Problem statement: Write out the data again exactly, skipping every picture.

::::::::

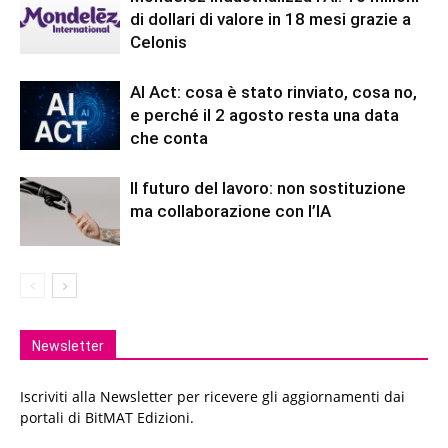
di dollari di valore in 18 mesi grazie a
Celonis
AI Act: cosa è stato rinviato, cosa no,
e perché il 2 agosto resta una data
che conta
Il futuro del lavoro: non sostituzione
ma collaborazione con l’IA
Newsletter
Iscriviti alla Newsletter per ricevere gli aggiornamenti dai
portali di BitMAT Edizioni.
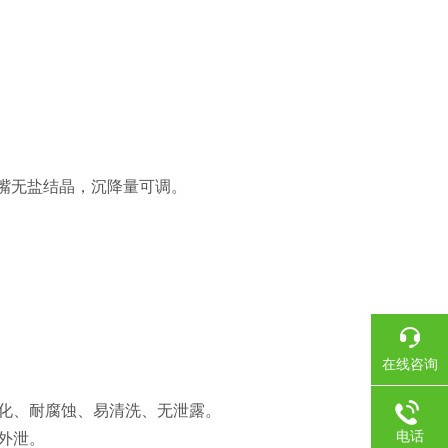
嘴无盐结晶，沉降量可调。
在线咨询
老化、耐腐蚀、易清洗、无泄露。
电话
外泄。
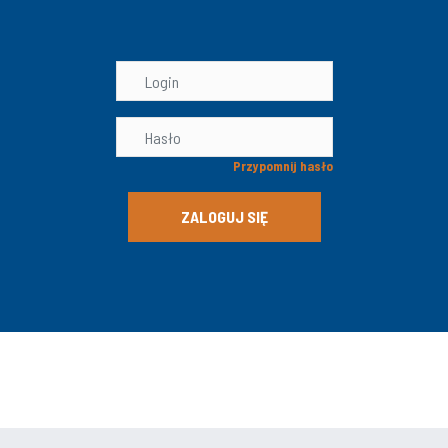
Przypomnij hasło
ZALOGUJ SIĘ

::::::::

Response below:
di dollari di valore in 18 mesi grazie a
Celonis
AI Act: cosa è stato rinviato, cosa no,
e perché il 2 agosto resta una data
che conta
Il futuro del lavoro: non sostituzione
ma collaborazione con l’IA
Newsletter
Iscriviti alla Newsletter per ricevere gli aggiornamenti dai
portali di BitMAT Edizioni.
嘴无盐结晶，沉降量可调。
在线咨询
老化、耐腐蚀、易清洗、无泄露。
电话
外泄。
Przypomnij hasło
ZALOGUJ SIĘ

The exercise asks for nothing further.